Hi! I'm a former OAer. I worked the program for about 2 years. Did the steps, had a sponsor, did service, sponsored others, etc.
Though I liked the support, the literature, and many of the concepts (that food addiction is ultimately a spiritual problem, etc.) I felt shamed by a lot of the practices. I'm not saying that's the program's fault, or the people in program, I'm just saying that's how I felt. I especially had a hard time with:
1) Planning my food for the day, and calling it into my sponsor triggered me. I would often end up rebelling, and eating something different, and I didn't like having to call someone to change my plan. I felt like I was asking permission to eat something.

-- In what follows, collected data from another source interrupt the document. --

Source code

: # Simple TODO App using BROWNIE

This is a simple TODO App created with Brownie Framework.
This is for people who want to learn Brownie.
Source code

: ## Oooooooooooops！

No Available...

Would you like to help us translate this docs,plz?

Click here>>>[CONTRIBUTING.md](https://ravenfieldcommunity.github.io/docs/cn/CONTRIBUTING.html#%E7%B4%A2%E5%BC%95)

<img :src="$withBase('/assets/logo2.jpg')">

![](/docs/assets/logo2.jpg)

2) I didn't like the practice of counting days of abstinence, the way an alcoholic counts up days sober. It felt like a set up for perfectionism and ultimately defeat. If I had a slip I felt like a failure. I had to start "all over" when I was really making progress, just not completely linear.
3) In my region there was big emphasis on totally eliminating sugar, and junk food. Of course no one endorsed a food plan, but people talked about their experience, there seemed to be an unwritten rule about it. There's no doubt I'm a food addict. There's no doubt that I use food to medicate. But I don't think it's exactly like drugs or alcohol, and labeling some foods as "forbidden" is a trigger for me.
I guess I'm curious if you all have found these concepts prevalent in meeting in your part of the country, or if maybe it was just the area I was in. Or maybe I misunderstood what people were telling me about how I should practice the program.
What's been your experience, and have you felt an undercurrent of shame or perfectionism in the program?